I'm back from session. I'm not even sure what to say. It was hard.
I know I had the past and now all mixed up in my head. I know that I had little me and big me all confused. I know that part of me was in the office and part of me was somewhere else, far away, where I was hurt. I know that it was hard to stay present.
I know that it felt like something really safe was gone. I know that I felt like my little self asked to have her needs met in the past and that it turned out yucky, and that becoming brave enough again to ask to have my needs met now felt too scary and too yucky and too ick.
I know that at one point, I said "I wish it could just be us like it was before" and T said "It CAN. It's just you and me. We can decide right now to change it.". And it felt true, but not true at the same time.
I know I hid a lot.
I know that at the end, I really really wanted to not have another week like this one. I told T that I wished I could be brave enough to figure out what I need and ask for it.
I did finally ask him if he wanted to touch fingers. He asked if he could move his chair closer, so he did and we reached out and touched fingers. I asked if it was okay, if it was safe, if he was still him and I was still me, if he knew that I just wanted to be safe and connected. He asked, how about two fingers? So we touched two. And he asked, how about three? So we touched three. I breathed and tried to believe it was okay, and it WOULD be okay.

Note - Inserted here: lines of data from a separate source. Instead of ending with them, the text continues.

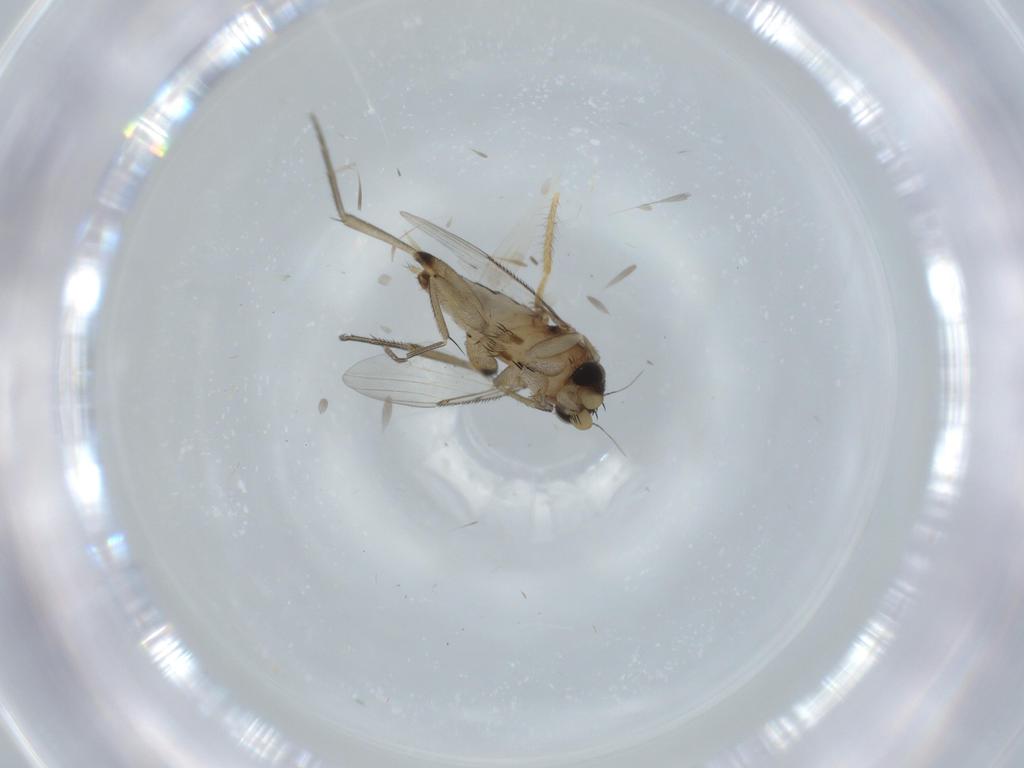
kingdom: Animalia
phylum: Arthropoda
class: Insecta
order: Diptera
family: Phoridae
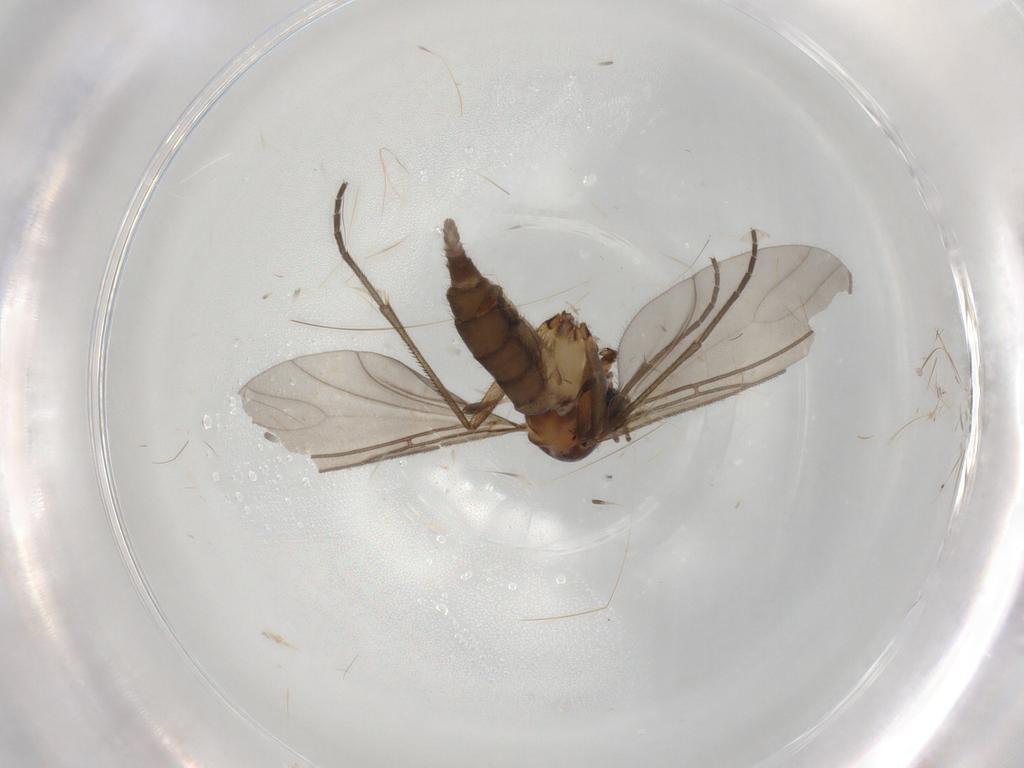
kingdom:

T told me that his love for me doesn't change. That he knows we were both surprised at what happened last session, and that a deep, deep trigger had been touched. He said that we both had feelings about it. And he said that we have all of these years together, and that if ruptures happen, it doesn't take away the love and trust we've built.
I don't know how I feel. Session was so scary...my heart was pounding so hard that by the end of the 90 minutes I literally thought I was going to fall asleep every time I blinked.
I want to move through this. I want to move through what's happening with T, and with the story I can't tell. I just want it to be over.
I need hope or grace or something. I guess all I can do right now is try to stay in this moment.